> [Problem]: Write out exactly the lines of the entries below from the one holding "Port Colborne, ON L3K 4T6" to the one holding "every Super Bowl since 2012.", inclusive, and leave out all other lines.
==============================
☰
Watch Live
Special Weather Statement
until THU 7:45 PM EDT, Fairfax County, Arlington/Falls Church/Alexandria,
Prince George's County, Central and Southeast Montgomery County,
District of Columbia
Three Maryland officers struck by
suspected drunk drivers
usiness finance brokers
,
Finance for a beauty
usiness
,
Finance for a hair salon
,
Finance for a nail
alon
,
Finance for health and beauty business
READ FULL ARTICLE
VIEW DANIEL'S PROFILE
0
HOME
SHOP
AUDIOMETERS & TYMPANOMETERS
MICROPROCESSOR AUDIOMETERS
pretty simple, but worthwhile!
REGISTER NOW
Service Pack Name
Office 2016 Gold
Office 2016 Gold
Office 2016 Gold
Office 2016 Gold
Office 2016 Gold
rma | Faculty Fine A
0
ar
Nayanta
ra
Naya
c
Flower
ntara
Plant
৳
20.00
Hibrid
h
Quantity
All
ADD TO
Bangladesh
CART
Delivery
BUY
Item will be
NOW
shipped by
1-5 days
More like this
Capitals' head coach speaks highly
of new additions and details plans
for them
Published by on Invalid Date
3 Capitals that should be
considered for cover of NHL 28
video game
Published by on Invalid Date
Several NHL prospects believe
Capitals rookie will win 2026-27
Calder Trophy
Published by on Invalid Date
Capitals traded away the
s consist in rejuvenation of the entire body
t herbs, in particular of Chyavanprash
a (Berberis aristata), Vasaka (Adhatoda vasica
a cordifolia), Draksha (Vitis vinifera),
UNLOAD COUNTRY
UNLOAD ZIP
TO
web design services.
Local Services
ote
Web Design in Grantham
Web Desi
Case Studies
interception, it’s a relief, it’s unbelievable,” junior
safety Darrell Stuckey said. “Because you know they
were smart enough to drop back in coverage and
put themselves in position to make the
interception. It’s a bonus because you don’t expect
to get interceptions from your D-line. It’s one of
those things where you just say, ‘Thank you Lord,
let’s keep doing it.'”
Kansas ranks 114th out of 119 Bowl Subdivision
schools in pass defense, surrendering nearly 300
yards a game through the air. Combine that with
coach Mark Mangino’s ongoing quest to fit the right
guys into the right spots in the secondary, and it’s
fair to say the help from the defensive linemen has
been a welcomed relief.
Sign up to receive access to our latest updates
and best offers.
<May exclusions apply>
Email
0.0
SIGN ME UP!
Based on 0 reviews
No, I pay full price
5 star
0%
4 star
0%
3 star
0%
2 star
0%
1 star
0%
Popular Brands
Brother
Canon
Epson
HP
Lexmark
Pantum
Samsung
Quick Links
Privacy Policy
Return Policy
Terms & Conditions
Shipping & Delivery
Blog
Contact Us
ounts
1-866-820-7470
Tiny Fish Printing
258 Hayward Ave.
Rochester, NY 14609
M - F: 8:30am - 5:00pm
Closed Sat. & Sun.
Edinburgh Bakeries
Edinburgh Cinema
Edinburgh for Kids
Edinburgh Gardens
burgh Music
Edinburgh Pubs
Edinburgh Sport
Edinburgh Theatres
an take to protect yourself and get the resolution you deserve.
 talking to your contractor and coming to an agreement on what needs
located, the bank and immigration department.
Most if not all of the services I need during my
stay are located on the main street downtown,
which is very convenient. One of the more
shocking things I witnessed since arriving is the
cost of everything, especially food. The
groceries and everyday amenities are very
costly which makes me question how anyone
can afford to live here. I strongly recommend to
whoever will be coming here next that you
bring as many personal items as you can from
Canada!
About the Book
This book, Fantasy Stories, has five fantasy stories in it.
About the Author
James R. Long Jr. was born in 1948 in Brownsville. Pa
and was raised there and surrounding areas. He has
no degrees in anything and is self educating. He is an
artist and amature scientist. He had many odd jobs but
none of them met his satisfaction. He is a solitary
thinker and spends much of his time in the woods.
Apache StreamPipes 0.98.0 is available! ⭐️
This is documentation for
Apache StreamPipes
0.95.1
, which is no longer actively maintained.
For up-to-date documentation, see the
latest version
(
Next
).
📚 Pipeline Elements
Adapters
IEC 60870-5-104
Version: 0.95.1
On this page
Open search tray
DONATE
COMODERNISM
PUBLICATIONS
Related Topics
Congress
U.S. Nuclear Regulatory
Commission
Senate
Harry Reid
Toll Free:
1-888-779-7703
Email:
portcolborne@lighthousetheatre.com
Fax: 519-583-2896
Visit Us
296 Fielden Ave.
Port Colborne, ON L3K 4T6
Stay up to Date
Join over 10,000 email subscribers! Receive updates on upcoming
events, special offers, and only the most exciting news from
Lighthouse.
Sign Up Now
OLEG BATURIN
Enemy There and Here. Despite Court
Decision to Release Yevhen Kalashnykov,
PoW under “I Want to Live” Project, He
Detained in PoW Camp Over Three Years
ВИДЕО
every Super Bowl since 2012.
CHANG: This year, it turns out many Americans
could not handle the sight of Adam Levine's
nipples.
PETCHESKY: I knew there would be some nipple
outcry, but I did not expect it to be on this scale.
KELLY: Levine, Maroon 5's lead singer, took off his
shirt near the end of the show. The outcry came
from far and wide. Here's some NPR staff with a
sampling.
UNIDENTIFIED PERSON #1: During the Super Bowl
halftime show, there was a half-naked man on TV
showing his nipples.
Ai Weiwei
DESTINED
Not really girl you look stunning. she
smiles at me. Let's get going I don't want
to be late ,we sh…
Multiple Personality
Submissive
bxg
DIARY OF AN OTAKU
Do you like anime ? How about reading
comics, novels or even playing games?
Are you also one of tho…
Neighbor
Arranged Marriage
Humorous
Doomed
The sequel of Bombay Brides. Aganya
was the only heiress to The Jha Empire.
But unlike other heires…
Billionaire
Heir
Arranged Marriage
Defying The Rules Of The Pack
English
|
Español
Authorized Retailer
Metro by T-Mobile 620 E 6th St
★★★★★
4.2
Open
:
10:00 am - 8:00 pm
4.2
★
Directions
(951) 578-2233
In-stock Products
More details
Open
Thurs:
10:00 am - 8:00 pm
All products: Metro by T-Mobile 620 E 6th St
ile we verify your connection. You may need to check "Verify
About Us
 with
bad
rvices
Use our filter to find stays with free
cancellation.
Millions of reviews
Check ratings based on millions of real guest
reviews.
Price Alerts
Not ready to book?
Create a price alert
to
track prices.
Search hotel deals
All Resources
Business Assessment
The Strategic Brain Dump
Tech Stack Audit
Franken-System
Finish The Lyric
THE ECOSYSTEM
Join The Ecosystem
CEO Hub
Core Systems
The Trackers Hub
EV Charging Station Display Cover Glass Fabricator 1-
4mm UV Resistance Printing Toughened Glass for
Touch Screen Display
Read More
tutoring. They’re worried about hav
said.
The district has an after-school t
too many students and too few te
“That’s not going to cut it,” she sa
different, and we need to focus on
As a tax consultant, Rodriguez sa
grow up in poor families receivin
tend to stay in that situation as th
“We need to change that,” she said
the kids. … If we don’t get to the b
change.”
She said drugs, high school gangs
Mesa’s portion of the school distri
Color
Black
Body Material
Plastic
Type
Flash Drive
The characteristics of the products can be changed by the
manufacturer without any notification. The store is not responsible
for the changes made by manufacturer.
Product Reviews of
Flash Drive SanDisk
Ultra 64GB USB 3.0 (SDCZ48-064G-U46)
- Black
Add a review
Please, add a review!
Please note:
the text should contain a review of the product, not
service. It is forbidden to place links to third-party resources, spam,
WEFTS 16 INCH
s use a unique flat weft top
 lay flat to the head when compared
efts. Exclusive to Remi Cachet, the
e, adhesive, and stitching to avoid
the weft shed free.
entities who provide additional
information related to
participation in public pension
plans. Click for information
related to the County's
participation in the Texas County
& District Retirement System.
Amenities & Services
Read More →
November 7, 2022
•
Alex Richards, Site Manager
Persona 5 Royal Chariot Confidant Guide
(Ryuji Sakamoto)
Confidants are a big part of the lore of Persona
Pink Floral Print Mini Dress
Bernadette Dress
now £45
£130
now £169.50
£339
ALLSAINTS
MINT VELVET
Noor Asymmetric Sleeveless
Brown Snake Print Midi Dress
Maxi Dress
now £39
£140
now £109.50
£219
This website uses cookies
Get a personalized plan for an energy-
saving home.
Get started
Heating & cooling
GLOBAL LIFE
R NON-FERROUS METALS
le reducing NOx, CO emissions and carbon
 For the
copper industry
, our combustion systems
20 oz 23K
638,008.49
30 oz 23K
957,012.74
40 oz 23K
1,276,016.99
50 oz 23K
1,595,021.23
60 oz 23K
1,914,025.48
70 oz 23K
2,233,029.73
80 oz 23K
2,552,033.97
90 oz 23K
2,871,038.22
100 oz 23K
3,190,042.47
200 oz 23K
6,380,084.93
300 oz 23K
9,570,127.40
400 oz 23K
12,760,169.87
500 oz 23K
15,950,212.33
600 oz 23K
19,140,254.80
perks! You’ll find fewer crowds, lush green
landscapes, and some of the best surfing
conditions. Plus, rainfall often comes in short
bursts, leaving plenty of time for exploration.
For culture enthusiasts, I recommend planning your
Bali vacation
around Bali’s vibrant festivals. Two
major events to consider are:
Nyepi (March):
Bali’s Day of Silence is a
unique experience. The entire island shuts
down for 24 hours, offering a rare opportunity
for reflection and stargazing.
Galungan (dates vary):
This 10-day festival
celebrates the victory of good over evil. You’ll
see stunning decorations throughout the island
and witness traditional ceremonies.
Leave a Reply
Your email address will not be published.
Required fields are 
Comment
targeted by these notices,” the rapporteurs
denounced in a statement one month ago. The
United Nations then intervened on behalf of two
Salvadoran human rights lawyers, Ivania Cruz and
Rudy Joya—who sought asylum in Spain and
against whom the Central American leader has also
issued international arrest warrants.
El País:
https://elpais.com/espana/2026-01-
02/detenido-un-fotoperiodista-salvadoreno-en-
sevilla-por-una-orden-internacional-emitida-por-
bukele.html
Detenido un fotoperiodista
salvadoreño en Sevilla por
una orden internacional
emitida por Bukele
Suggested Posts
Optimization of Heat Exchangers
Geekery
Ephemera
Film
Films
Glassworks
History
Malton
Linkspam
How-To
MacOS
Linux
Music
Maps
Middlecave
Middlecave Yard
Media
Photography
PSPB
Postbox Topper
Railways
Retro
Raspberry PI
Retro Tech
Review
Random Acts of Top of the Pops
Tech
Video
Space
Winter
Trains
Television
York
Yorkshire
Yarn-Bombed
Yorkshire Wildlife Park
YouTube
==============================
> [Response to the task]:
Port Colborne, ON L3K 4T6
Stay up to Date
Join over 10,000 email subscribers! Receive updates on upcoming
events, special offers, and only the most exciting news from
Lighthouse.
Sign Up Now
OLEG BATURIN
Enemy There and Here. Despite Court
Decision to Release Yevhen Kalashnykov,
PoW under “I Want to Live” Project, He
Detained in PoW Camp Over Three Years
ВИДЕО
every Super Bowl since 2012.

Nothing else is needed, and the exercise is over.